-- START Extract provided --

The Lighthouse first emerged from Max's re-envisioning of Edgar Allan Poe's unfinished short story of the same name. Robert assisted the development when Max was unable to complete the adaptation of "The Light-House", sourcing the plot from a nineteenth-century myth of an accident at a lighthouse in Wales. The Lighthouse draws visually from photography of 1890s New England, maritime-themed French cinema from the 1930s, and symbolist art. Principal photography took place in Nova Scotia beginning in April 2018 and consumed slightly over a month. It was shot in black-and-white with a nearly square 1.19:1 aspect ratio.
The film premiered at the Cannes Film Festival on May 19, 2019, and was theatrically released in the United States on October 18, 2019, by A24. It grossed over $18 million against an $11 million budget and received widespread critical acclaim, with particular praise for the direction, visuals, and performances of Dafoe and Pattinson. It was nominated for Best Cinematography at the 92nd Academy Awards and 73rd British Academy Film Awards, in addition to numerous nominations and wins at other awards ceremonies.

-- END Extract provided --
-- START Recorded data --

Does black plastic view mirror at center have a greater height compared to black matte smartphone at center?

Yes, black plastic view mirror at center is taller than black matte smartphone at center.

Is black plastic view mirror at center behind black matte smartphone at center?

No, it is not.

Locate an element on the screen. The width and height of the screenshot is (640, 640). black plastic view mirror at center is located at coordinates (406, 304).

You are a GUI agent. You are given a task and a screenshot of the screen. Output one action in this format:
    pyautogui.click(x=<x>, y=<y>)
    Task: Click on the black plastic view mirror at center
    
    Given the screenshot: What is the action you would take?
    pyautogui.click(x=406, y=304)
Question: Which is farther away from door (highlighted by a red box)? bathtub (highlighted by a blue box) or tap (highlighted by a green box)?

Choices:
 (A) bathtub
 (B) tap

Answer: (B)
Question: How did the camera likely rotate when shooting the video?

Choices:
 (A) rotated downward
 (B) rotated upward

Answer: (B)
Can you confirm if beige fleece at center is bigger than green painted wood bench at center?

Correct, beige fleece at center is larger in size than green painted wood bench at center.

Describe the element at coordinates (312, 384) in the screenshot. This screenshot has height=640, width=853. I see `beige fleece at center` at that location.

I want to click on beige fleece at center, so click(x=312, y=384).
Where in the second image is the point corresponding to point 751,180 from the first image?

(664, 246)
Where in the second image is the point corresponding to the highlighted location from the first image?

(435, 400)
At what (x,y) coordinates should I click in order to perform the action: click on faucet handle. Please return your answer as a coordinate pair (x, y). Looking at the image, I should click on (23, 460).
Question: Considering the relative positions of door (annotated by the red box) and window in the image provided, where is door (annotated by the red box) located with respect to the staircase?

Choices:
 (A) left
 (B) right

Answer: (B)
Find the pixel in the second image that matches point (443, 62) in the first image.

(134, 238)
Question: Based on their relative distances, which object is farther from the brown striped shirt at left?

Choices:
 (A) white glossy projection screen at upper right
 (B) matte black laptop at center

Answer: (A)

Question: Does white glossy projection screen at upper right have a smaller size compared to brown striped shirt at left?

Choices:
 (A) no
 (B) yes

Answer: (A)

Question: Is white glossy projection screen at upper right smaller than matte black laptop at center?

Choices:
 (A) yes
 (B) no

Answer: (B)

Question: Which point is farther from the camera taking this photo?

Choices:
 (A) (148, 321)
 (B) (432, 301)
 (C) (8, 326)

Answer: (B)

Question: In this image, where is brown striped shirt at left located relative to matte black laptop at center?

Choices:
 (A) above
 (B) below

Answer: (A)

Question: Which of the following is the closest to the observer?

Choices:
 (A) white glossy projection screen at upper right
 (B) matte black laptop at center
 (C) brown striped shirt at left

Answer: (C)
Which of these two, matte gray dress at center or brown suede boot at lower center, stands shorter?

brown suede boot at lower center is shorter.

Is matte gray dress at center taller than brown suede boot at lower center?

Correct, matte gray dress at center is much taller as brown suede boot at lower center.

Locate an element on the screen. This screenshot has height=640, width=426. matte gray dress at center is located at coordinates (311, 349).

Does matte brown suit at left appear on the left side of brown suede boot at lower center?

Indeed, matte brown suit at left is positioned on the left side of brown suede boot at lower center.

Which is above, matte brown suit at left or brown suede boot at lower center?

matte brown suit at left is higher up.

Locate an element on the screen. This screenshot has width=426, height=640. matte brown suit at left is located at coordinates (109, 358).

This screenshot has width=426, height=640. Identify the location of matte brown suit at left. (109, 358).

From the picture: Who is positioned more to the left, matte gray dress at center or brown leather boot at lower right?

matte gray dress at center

-- END Recorded data --

» Parts of the exercise:
**1)** According to the passage about the film The Lighthouse, what aspect ratio was the film shot in?
**2)** List every source the passage about the film The Lighthouse says the movie draws on visually.
**3)** Write the next part of the passage about the film The Lighthouse, picking up after its last sentence.

» Exercise responses:
**1)** A nearly square 1.19:1 aspect ratio.

**2)**
- Photography of 1890s New England
- Maritime-themed French cinema from the 1930s
- Symbolist art

**3)**
Plot
In 1890s New England, Ephraim Winslow serves a contract job as a "wickie" (lighthouse keeper) for a month on a small isolated island off of the coast, under the supervision of the island's longtime keeper, Thomas Wake. In his quarters, Winslow discovers a small scrimshaw of a mermaid and keeps it in his jacket. Wake immediately proves to be very demanding, assigning Winslow increasingly taxing jobs such as emptying chamber pots, painting the lighthouse, and carrying heavy kerosene containers up the stairs, while forbidding him access to the lantern room. Winslow observes that every evening, Wake secretly ascends the lighthouse and disrobes before the light. During his stay on the island, Winslow begins to hallucinate sea monsters and logs floating in the sea, and masturbates to the mermaid on the scrimshaw. He also continues to observe Wake's strange ritual and is bothered by a one-eyed gull that Wake tells him not to kill, as he believes that gulls are reincarnated sailors and killing one would bring bad luck. One evening while dining, Wake reveals to Winslow that his previous wickie died after losing his sanity, while Winslow reveals that he is a former timberman from Maine seeking a new trade.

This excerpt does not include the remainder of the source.